Os tremores se intensificaram ainda mais. Eu senti o chão ceder. Um vento muito forte me rodeava. A essa altura, só havia nós três dentro do estabelecimento.

– Alguém tem que fazer ela parar – Escutei Nico.

– Agora você quer a minha ajuda ?

– CALEM A BOCA! – eu me ouvi gritando, enquanto as mesas se desprendiam do chão.

O chão cedeu e os meninos me empurraram, segundos antes dele me engolir. O buraco ia aumentando e sugando tudo que estava próximo para dentro.

– Isabelle – Maat chamou me sacudindo.

Eu o ouvia e sabia que deveria sair de perto daquilo, mas algo ali, uma força me atraia.

“ Olhem só, como são idiotas.

Eu tinha outros planos para essa viagem. Mas vocês realmente estão pedindo.

Obrigada garota, por me ajudar a canalizar meu poder. Você seria muito útil se soubesse escolher o lado certo.

Agora, façam um bom passeio no tártaro.’

– Gaia – ouço Nico murmurar.

Era mais forte que eu. Tudo aquilo clamava por mim, ia me consumindo.

– Isabelle- Maat chama mais uma vez.

Mas ele está longe, muito longe. Eu estou submersa nesse poder. Isso. É como nadar em um rio escuro e não conseguir voltar para superfície.

Senti cada vez o ar mais próximo de nós. Todas as paredes caíram ao nosso redor. Por instante, fechei os olhos, esperando o que quer que fosse. Mas quando os abri, fiquei extremamente surpresa. Uma espécie de parede de escudos estava formada em torno de nós três. Ela era negra assim como as sombras, mas parecia inofensiva. E havia algo a mais nela. Lampejos dourados de luz.

E foi quando eu entendi. Maat e Nico. Juntos, eles haviam formado uma campo de força ao nosso redor.

– Vamos Isabelle – Maat pediu mais uma vez. – Não iremos conseguir, se você não parar.

Foi quando eu entendi o que aconteceria. Iríamos para um lugar, de onde não poderíamos mais sair. Gaia queria nos jogar no tártaro.

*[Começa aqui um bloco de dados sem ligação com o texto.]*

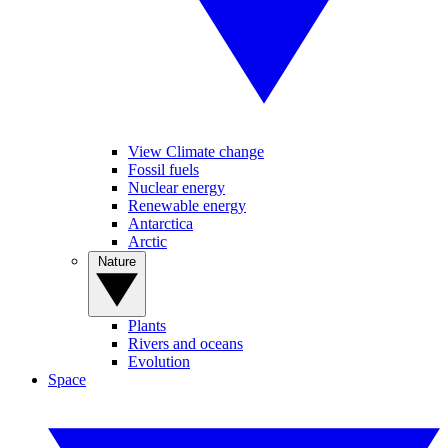
View Climate change
Fossil fuels
Nuclear energy
Renewable energy
Antarctica
Arctic
Nature
Plants
Rivers and oceans
Evolution
Space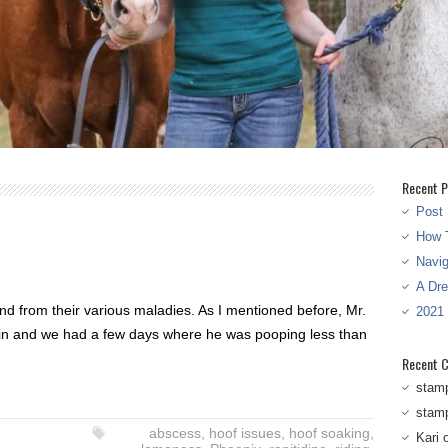
Recent P
Post 
How T
Navi
A Dr
nd from their various maladies. As I mentioned before, Mr.
2021
rain and we had a few days where he was pooping less than
Recent 
stam
stam
abscess
,
hoof issues
,
hoof soaking
,
Kari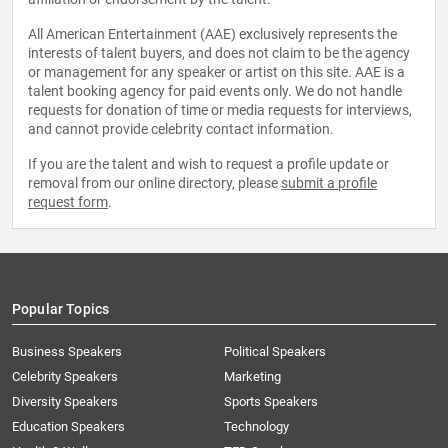
All American Entertainment (AAE) exclusively represents the
interests of talent buyers, and does not claim to be the agency
or management for any speaker or artist on this site. AAE is a
talent booking agency for paid events only. We do not handle
requests for donation of time or media requests for interviews,
and cannot provide celebrity contact information.
If you are the talent and wish to request a profile update or
removal from our online directory, please
submit a profile
request form
.
Popular Topics
Business Speakers
Political Speakers
Celebrity Speakers
Marketing
Diversity Speakers
Sports Speakers
Education Speakers
Technology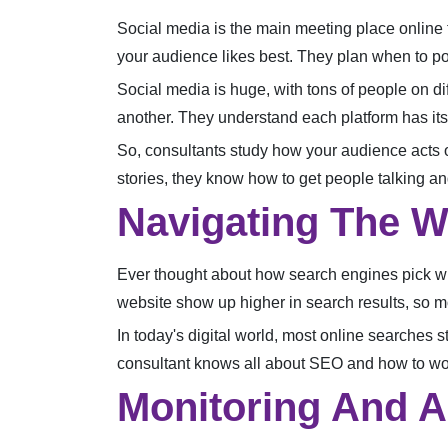
Social media is the main meeting place online t
your audience likes best. They plan when to pos
Social media is huge, with tons of people on di
another. They understand each platform has its 
So, consultants study how your audience acts on 
stories, they know how to get people talking an
Navigating The W
Ever thought about how search engines pick wh
website show up higher in search results, so mor
In today's digital world, most online searches s
consultant knows all about SEO and how to wor
Monitoring And A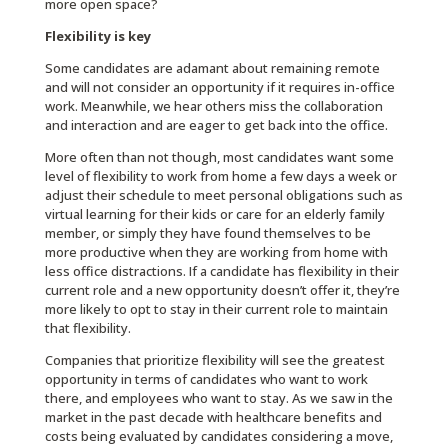
more open space?
Flexibility is key
Some candidates are adamant about remaining remote
and will not consider an opportunity if it requires in-office
work. Meanwhile, we hear others miss the collaboration
and interaction and are eager to get back into the office.
More often than not though, most candidates want some
level of flexibility to work from home a few days a week or
adjust their schedule to meet personal obligations such as
virtual learning for their kids or care for an elderly family
member, or simply they have found themselves to be
more productive when they are working from home with
less office distractions. If a candidate has flexibility in their
current role and a new opportunity doesn’t offer it, they’re
more likely to opt to stay in their current role to maintain
that flexibility.
Companies that prioritize flexibility will see the greatest
opportunity in terms of candidates who want to work
there, and employees who want to stay. As we saw in the
market in the past decade with healthcare benefits and
costs being evaluated by candidates considering a move,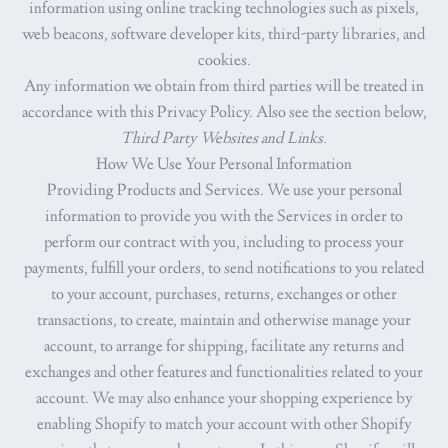
information using online tracking technologies such as pixels,
web beacons, software developer kits, third-party libraries, and
cookies.
Any information we obtain from third parties will be treated in
accordance with this Privacy Policy. Also see the section below,
Third Party Websites and Links.
How We Use Your Personal Information
Providing Products and Services.
We use your personal
information to provide you with the Services in order to
perform our contract with you, including to process your
payments, fulfill your orders, to send notifications to you related
to your account, purchases, returns, exchanges or other
transactions, to create, maintain and otherwise manage your
account, to arrange for shipping, facilitate any returns and
exchanges and other features and functionalities related to your
account. We may also enhance your shopping experience by
enabling Shopify to match your account with other Shopify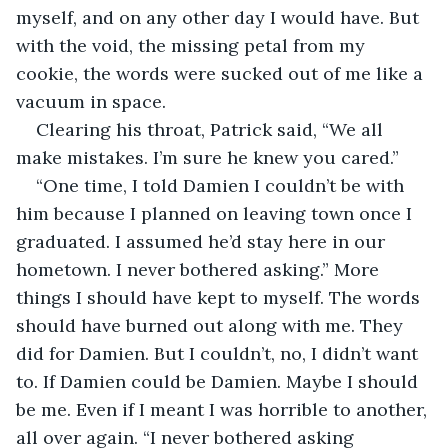
myself, and on any other day I would have. But 
with the void, the missing petal from my 
cookie, the words were sucked out of me like a 
vacuum in space.
Clearing his throat, Patrick said, “We all 
make mistakes. I’m sure he knew you cared.”
“One time, I told Damien I couldn’t be with 
him because I planned on leaving town once I 
graduated. I assumed he’d stay here in our 
hometown. I never bothered asking.” More 
things I should have kept to myself. The words 
should have burned out along with me. They 
did for Damien. But I couldn’t, no, I didn’t want 
to. If Damien could be Damien. Maybe I should 
be me. Even if I meant I was horrible to another, 
all over again. “I never bothered asking 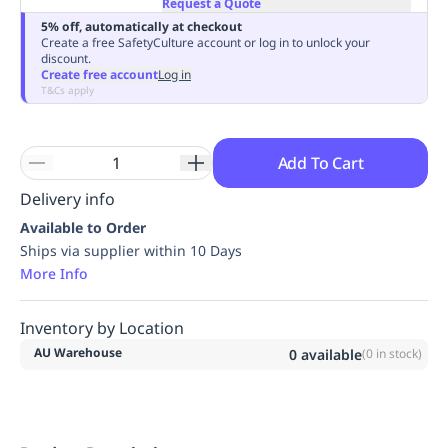
Request a Quote
Replenishment
MRO
5% off, automatically at checkout
Replenishment
Enterprise
Clearance
Always
Create a free SafetyCulture account or log in to unlock your
discount.
Available
Create free account
Log in
T&Cs apply
Add To Cart
Delivery info
Available to Order
Ships via supplier within 10 Days
More Info
Inventory by Location
AU Warehouse
0
available
(
0
in stock)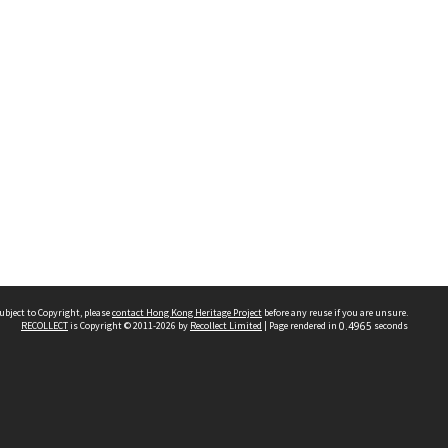
ubject to Copyright, please
contact Hong Kong Heritage Project
before any reuse if you are unsure.
RECOLLECT
is Copyright © 2011-2026 by
Recollect Limited
| Page rendered in
0.4965
seconds
 2023 THE HONG KONG HERITAGE PROJECT
IMITED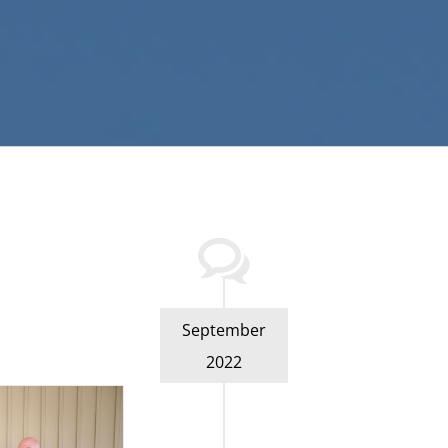
September
2022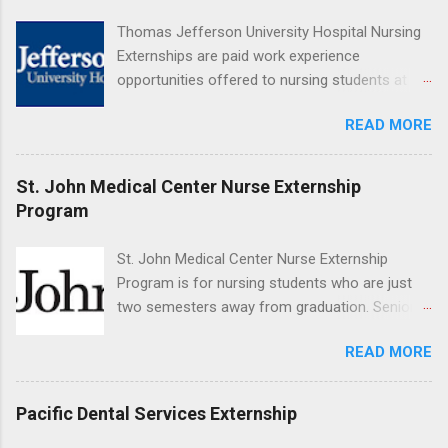
Resnick Neuropsychiatric Hospital at UCLA.
Thomas Jefferson University Hospital Nursing
Applicants can choose two specialty areas for
Externships are paid work experience
their externship. The externship is designed to
opportunities offered to nursing students at
help nursing students choose a career path in
Jefferson University Hospital. Orientations are
nursing.
READ MORE
held every month. Eligible students must be
enrolled in an accredited nursing program and
have completed one semester of hospital
St. John Medical Center Nurse Externship
medical or surgical clinical experience before
Program
applying. Nursing externs are temporary, part-
time positions that give nursing students real-
St. John Medical Center Nurse Externship
life experience in the nursing field.
Program is for nursing students who are just
two semesters away from graduation. Senior-
level nursing students may apply. To be eligible,
READ MORE
students must have a grade point average of
3.0 or above. They must also be able to work
the required number of hours during the
Pacific Dental Services Externship
semester. The externship places nursing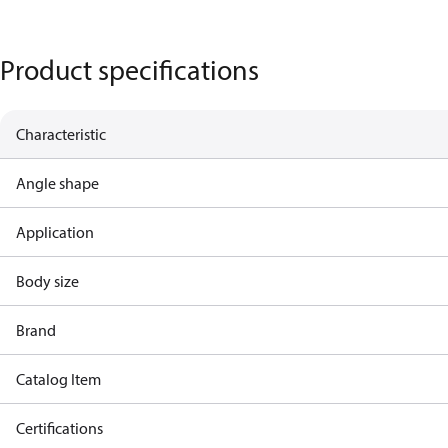
Product specifications
Characteristic
Angle shape
Application
Body size
Brand
Catalog Item
Certifications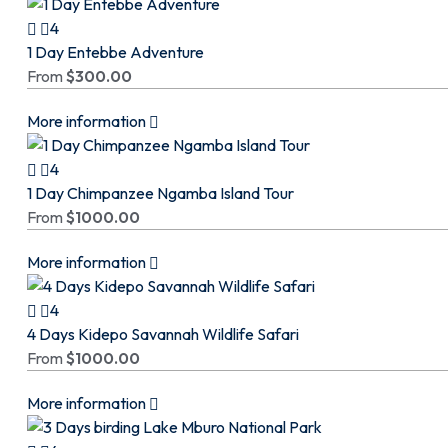
4
1 Day Entebbe Adventure
From
$
300.00
More information
4
1 Day Chimpanzee Ngamba Island Tour
From
$
1000.00
More information
4
4 Days Kidepo Savannah Wildlife Safari
From
$
1000.00
More information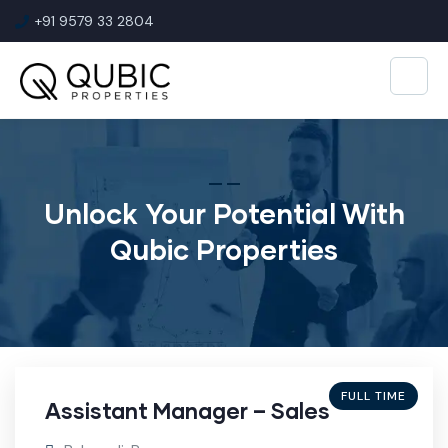
+91 9579 33 2804
Unlock Your Potential With
Qubic Properties
FULL TIME
Assistant Manager – Sales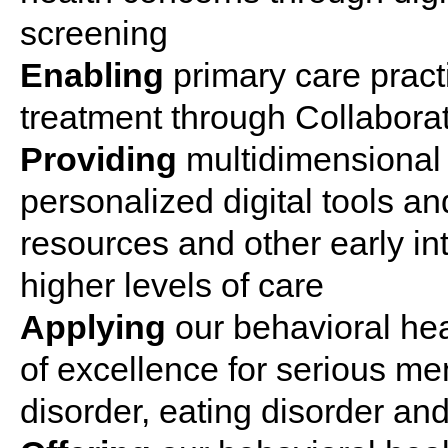
screening
Enabling
primary
care
pract
treatment
through Collabora
Providing
multidimensional
personalized digital tools a
resources and other
early
in
higher levels of
care
Applying
our
behavioral
hea
of excellence for serious
men
disorder
,
eating
disorder
and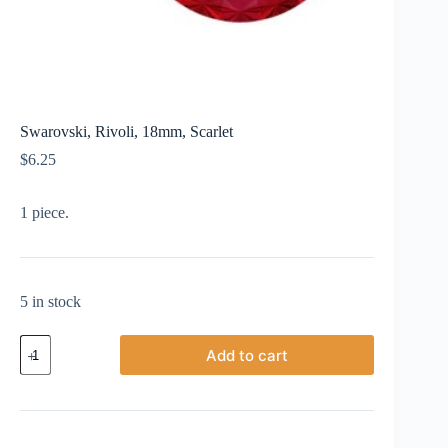
Swarovski, Rivoli, 18mm, Scarlet
$
6.25
1 piece.
5 in stock
Swarovski,
Add to cart
Rivoli,
18mm,
Scarlet
quantity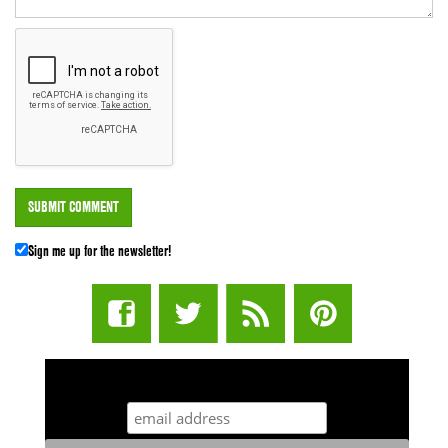
Sign me up for the newsletter!
STUFF STONERS LIKE NEWSLETTER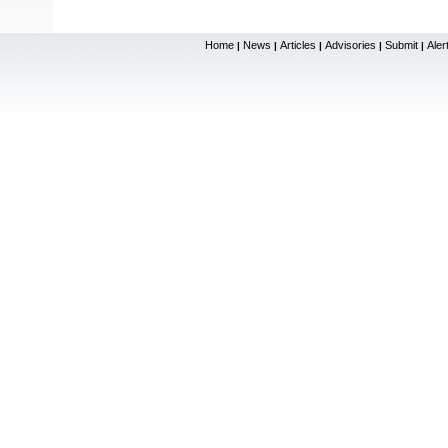
Home
News
Articles
Advisories
Submit
Aler
|
|
|
|
|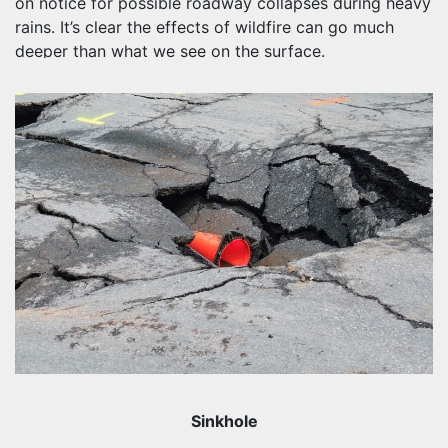
on notice for possible roadway collapses during heavy
rains. It’s clear the effects of wildfire can go much
deeper than what we see on the surface.
Sinkhole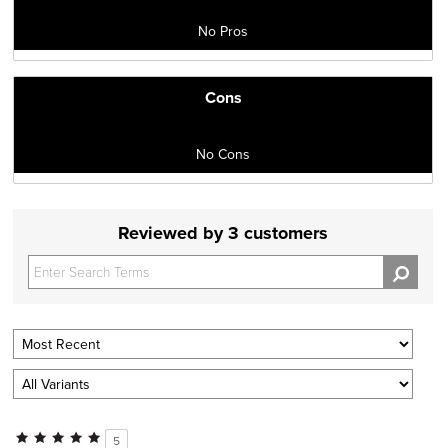
No Pros
Cons
No Cons
Reviewed by 3 customers
5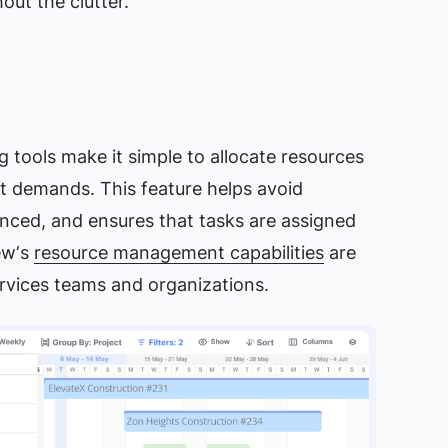
ut the clutter.
g tools make it simple to allocate resources
ct demands. This feature helps avoid
nced, and ensures that tasks are assigned
iew‘s
resource management capabilities
are
services teams and organizations.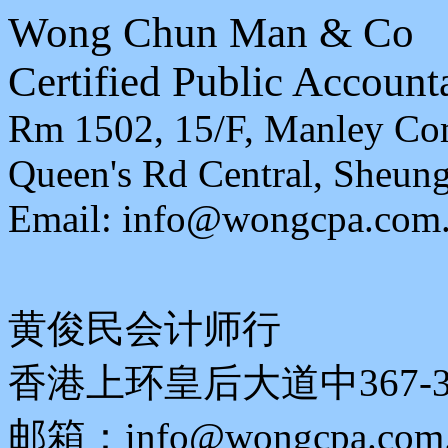
Wong Chun Man & Co
Certified Public Account
Rm 1502, 15/F, Manley Com
Queen's Rd Central, Sheu
Email: info@wongcpa.com
黄俊民会计师行
香港上环皇后大道中367-3
邮箱：info@wongcpa.com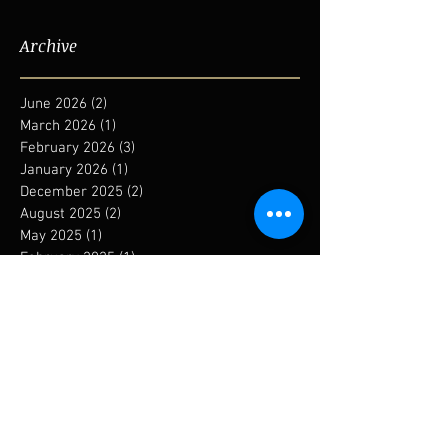
Archive
June 2026
(2)
2 posts
March 2026
(1)
1 post
February 2026
(3)
3 posts
January 2026
(1)
1 post
December 2025
(2)
2 posts
August 2025
(2)
2 posts
May 2025
(1)
1 post
February 2025
(1)
1 post
January 2025
(1)
1 post
December 2024
(1)
1 post
September 2024
(1)
1 post
August 2024
(1)
1 post
May 2024
(1)
1 post
January 2024
(6)
6 posts
November 2023
(1)
1 post
October 2023
(3)
3 posts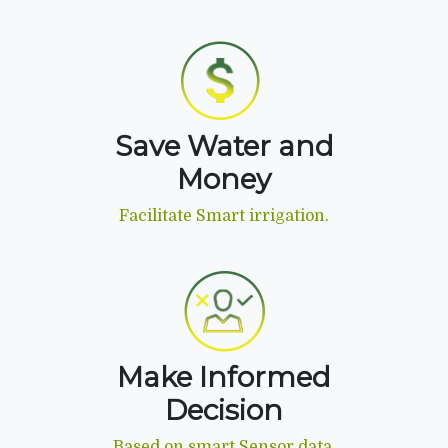
Save Water and
Money
Facilitate Smart irrigation.
Make Informed
Decision
Based on smart Sensor data.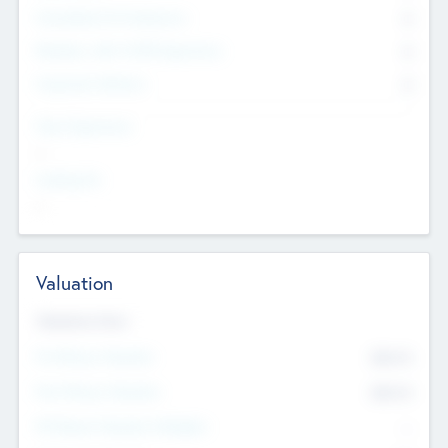
Consultants & Freelancers
0
Members with VC/PE Experience
0
Corporate Advisers
0
Team Experience
--
Looking For
--
Valuation
Valuations Now
Pre-Money Valuation
$54.7
K
Post Money Valuation
$54.7
K
P/E Based Valuation Multiplier
--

Quando recobrei a consciência, prendi minha mão na mão de Maat.

Eu estava lutando com aquela força escura. Eu sentia minha energia ir de encontro com o abismo. Era uma batalha que certamente eu já havia perdido.

Me concentrei da melhor forma que eu pude, enquanto o ar desacelerava ao meu redor. Mas eu não conseguia parar aquilo. Não sozinha, certamente.

Eu segurei a mão de Nico também e juntei o resto da minha energia com o campo de força.

Estávamos nessa como um só. Juntos, nos levantamos, com nossa parede negra, cinza e dourada e andamos em direção ao abismo.

Lentamente, fomos quebrando barreira por barreira de ar. Até que por fim, todo vento foi sugado, e a cratera se fechou.

“ Haverá volta”

Foi tudo que eu pude escutar antes de cair exausta no chão ao lado dos meninos.

Ficamos um tempo assim, com a respiração descompassada, fitando o nada.

O que houve em seguida, me surpreendeu ainda mais.

– Desculpe – disseram Nico e Maat em uníssono.

Eles se atrapalharam com o pedido de desculpas, mas eu tive a certeza, de que agora estávamos bem.

Eu não pude evitar sorrir com aquilo.

– Seus idiotas – brinquei – Formamos um belo time.

Maat me envolveu protetoramente pela cintura, e eu fui mancando lentamente com Nico ao meu lado.

Juntos, caminhamos para a avenida com a doce ilusão, de que mais nada surpreenderia a gente nesse dia.

Eu revirei os olhos quando me deparei com aquilo, e vi que estava novamente errada.